Evans AC, et al 2004 hypothesize that granulosa and theca cells from growing dominant follicles, with relatively high intrafollicular concentrations of estradiol, have a greater expression of genes involved in inhibiting apoptosis pathways and lower expression of genes involved in apoptosis pathways than growing subordinate follicles with lower estradiol concentrations. Using the well-characterized bovine dominant follicle model, they collected granulosa and theca cells from individual dominant and the largest subordinate follicle 3 days after initiation of a follicular wave in four animals. Based on ultrasound analysis, both follicle types were in the growth phase at the time of ovariectomy. However, dominant follicles were larger (9.8+/-1.0 versus 7.6+/-0.6 mm in diameter, P<0.05) and had greater intrafollicular concentrations of estradiol ( P<0.05) compared with the largest subordinate follicles. They used bovine cDNA microarrays, which contained a total of 1400 genes including a subset of 53 genes known to be involved in apoptosis pathways, to determine which apoptosis and marker genes from each of the four dominant versus subordinate follicles were potentially differentially expressed. Using a low stringency-screening criterion, 22 genes were identified. Quantitative real-time PCR confirmed that 16 of these genes were differentially expressed. The high intrafollicular concentrations of estradiol in growing dominant follicles were positively associated with enhanced expression of mRNAs in granulosa cells for aromatase, LH receptor, estradiol receptor beta, DICE-1 and MCL-1 compared with granulosa cells from subordinate follicles (all survival-associated genes). In contrast, the relatively low intrafollicular concentrations of estradiol in growing subordinate follicles were positively associated with enhanced expression of mRNAs in granulosa cells for beta glycan, COX-1, TNFalpha, CAD and DRAK-2, and in theca cells for beta glycan, caspase 13, P58(IPK), Apaf-1, BTG-3, and TS-BCLL compared with granulosa or theca cells from dominant follicles (genes that are all associated with cell death and/or apoptosis). These genes may be candidate estradiol target genes and that they may be early markers for the final stages of follicle differentiation and initiation of apoptosis and thus selection of dominant follicles during follicular waves.

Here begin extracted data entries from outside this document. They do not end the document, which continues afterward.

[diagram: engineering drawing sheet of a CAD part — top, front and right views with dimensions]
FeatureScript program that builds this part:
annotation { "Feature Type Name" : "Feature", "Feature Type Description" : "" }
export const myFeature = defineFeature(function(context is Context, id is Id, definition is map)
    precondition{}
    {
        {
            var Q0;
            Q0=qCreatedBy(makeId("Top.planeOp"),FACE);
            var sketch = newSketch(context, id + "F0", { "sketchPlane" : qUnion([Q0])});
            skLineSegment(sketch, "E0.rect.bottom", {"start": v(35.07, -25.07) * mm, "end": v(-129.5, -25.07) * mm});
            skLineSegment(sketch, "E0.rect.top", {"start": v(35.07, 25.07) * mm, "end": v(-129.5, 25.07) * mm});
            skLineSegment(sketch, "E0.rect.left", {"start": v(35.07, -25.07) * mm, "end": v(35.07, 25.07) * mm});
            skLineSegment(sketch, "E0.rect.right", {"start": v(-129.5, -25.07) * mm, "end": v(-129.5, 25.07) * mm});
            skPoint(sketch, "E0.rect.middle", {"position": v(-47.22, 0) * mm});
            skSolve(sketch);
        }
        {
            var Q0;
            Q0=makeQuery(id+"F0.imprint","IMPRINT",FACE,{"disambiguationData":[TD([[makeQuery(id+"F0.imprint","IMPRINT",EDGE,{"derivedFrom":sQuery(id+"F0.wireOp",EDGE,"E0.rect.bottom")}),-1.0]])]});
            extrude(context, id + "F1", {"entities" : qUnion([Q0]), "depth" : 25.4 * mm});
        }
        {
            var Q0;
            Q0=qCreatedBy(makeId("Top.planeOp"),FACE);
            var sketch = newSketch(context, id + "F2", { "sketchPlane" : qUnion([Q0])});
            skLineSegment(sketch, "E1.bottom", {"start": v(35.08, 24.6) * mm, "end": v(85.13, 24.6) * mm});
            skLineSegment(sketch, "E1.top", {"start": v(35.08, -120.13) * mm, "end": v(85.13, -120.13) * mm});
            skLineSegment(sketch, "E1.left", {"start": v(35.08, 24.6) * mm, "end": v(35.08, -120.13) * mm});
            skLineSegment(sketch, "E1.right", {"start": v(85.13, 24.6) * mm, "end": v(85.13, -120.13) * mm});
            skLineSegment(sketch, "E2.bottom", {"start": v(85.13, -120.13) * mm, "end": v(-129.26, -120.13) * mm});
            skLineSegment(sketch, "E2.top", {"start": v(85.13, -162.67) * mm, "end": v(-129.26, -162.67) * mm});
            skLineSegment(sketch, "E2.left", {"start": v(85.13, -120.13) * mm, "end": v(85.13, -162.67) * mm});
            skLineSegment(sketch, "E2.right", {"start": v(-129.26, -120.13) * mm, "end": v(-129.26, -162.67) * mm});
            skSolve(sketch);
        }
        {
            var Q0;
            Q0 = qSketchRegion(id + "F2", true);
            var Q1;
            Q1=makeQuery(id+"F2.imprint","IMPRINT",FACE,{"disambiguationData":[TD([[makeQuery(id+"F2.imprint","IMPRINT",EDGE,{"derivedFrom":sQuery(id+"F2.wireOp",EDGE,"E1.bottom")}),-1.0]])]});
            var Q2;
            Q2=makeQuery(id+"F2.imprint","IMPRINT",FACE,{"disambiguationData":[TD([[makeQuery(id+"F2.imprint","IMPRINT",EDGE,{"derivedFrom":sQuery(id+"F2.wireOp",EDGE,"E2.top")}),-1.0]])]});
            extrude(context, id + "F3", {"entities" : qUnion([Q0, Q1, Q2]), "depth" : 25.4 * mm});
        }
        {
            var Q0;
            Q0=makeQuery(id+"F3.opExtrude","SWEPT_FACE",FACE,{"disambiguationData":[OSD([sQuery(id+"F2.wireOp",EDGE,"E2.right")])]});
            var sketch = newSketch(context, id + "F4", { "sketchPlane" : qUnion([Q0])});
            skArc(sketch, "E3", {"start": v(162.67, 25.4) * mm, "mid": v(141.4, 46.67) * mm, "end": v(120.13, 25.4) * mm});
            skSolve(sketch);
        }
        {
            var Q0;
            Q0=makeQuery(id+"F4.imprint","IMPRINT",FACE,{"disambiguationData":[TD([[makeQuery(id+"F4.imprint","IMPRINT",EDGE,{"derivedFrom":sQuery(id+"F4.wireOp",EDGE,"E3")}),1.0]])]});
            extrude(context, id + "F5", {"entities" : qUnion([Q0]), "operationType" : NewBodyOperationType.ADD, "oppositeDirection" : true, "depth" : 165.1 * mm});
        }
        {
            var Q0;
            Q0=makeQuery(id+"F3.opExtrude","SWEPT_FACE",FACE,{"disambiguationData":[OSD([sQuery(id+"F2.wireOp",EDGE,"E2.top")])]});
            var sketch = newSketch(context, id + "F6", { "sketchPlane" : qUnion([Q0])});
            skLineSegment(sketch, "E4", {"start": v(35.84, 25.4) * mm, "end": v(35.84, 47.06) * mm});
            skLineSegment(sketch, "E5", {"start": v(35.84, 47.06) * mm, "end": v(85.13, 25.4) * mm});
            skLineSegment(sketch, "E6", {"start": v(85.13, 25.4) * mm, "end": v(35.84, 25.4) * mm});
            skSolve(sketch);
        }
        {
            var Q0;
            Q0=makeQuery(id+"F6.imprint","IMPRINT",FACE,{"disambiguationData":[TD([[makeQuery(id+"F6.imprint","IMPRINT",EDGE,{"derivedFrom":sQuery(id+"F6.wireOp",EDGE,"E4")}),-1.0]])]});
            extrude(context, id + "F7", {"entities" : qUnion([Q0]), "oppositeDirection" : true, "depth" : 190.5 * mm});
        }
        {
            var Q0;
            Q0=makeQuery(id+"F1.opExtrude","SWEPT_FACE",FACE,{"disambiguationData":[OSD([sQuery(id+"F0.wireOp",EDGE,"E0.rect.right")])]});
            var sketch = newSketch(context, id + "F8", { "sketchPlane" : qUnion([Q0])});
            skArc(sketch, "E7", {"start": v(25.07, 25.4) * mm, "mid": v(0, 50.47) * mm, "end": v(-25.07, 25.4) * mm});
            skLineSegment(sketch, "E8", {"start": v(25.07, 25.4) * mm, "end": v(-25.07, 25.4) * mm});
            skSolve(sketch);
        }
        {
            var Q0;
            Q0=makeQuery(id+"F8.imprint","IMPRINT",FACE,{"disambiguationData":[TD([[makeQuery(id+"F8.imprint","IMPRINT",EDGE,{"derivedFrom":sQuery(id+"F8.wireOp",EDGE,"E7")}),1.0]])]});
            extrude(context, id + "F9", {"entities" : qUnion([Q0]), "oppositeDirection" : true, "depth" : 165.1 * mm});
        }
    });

Changes in mouse granulosa cell gene expression during early luteinization. McRae RS et al. Changes in gene expression during granulosa cell luteinization have been measured using serial analysis of gene expression (SAGE). Immature normal mice were treated with pregnant mare serum gonadotropin (PMSG) or PMSG followed, 48 h later, by human chorionic gonadotropin (hCG). Granulosa cells were collected from preovulatory follicles after PMSG injection or PMSG/hCG injection and SAGE libraries generated from the isolated mRNA. The combined libraries contained 105,224 tags representing 40,248 unique transcripts. Overall, 715 transcripts showed a significant difference in abundance between the two libraries of which 216 were significantly down-regulated by hCG and 499 were significantly up-regulated. Among transcripts differentially regulated, there were clear and expected changes in genes involved in steroidogenesis as well as clusters of genes involved in modeling of the extracellular matrix, regulation of the cytoskeleton and intra and intercellular signaling. The SAGE libraries described here provide a base for functional investigation of the regulation of granulosa cell luteinization.